- _Excerpted records_
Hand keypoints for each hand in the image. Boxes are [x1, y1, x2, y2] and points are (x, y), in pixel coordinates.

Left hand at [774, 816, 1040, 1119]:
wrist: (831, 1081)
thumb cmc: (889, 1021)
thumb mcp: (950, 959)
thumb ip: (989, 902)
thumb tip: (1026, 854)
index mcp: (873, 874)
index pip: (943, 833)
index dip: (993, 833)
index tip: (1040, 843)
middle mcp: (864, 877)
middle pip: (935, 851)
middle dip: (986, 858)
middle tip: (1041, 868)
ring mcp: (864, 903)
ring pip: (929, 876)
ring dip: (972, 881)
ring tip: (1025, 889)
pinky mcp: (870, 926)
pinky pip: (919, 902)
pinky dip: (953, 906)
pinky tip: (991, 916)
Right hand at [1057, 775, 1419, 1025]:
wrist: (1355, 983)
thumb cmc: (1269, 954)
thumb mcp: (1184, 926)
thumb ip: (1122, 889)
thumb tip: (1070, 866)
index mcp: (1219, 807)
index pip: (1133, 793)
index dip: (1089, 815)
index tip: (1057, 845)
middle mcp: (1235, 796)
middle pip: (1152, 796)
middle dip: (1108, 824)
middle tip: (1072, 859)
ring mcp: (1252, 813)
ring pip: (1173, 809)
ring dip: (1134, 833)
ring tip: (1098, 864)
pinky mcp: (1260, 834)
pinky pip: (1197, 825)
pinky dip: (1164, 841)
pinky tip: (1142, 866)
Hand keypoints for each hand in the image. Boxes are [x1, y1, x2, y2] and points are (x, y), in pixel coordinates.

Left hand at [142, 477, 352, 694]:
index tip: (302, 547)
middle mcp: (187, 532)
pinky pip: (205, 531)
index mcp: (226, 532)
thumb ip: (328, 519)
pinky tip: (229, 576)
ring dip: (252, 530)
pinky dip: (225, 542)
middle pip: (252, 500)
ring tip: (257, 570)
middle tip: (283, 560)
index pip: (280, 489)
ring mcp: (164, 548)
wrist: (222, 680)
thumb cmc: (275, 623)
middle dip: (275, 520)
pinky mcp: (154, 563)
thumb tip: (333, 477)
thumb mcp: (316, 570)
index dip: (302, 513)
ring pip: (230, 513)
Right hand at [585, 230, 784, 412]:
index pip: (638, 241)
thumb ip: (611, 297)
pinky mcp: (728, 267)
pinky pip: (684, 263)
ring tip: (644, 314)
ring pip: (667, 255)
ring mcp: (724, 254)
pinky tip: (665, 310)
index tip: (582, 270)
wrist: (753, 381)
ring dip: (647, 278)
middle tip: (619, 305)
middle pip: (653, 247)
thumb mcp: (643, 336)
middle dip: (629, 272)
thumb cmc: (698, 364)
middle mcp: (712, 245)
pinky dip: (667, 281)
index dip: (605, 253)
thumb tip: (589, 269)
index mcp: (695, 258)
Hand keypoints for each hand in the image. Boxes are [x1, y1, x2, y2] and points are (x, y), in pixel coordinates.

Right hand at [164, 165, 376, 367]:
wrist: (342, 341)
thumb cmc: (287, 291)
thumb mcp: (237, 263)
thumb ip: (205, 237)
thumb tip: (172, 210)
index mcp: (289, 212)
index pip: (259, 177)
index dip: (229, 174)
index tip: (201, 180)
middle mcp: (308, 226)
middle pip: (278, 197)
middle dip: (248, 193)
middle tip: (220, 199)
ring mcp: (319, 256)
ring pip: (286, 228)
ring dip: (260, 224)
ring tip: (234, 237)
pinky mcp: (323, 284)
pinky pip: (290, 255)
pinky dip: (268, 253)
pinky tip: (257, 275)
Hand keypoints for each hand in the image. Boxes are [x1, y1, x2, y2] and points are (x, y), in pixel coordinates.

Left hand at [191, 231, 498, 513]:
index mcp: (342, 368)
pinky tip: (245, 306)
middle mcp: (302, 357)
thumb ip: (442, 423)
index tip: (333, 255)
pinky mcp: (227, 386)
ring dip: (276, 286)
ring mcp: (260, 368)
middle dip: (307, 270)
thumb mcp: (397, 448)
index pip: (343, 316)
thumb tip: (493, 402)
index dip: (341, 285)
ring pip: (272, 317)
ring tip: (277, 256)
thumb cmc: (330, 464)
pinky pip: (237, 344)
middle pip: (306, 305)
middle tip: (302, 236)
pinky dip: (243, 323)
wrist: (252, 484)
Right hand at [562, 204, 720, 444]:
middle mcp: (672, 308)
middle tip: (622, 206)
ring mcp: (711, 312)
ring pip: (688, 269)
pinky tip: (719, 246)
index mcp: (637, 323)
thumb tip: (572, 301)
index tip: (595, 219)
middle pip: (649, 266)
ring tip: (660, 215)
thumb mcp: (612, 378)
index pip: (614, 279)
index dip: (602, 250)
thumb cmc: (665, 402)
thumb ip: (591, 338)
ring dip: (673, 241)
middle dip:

- _Problem details_
Repeat, word for word, the lines from the opening of the material through the line containing "middle mcp: (864, 877)".

- _Exercise result_
Hand keypoints for each hand in the image. Boxes are [x1, y1, x2, y2] and points are (x, y), in pixel coordinates.

Left hand at [774, 816, 1040, 1119]:
wrist: (831, 1081)
thumb cmc: (889, 1021)
thumb mcp: (950, 959)
thumb ip: (989, 902)
thumb tip: (1026, 854)
index mcp: (873, 874)
index pip: (943, 833)
index dip: (993, 833)
index tip: (1040, 843)
middle mcp: (864, 877)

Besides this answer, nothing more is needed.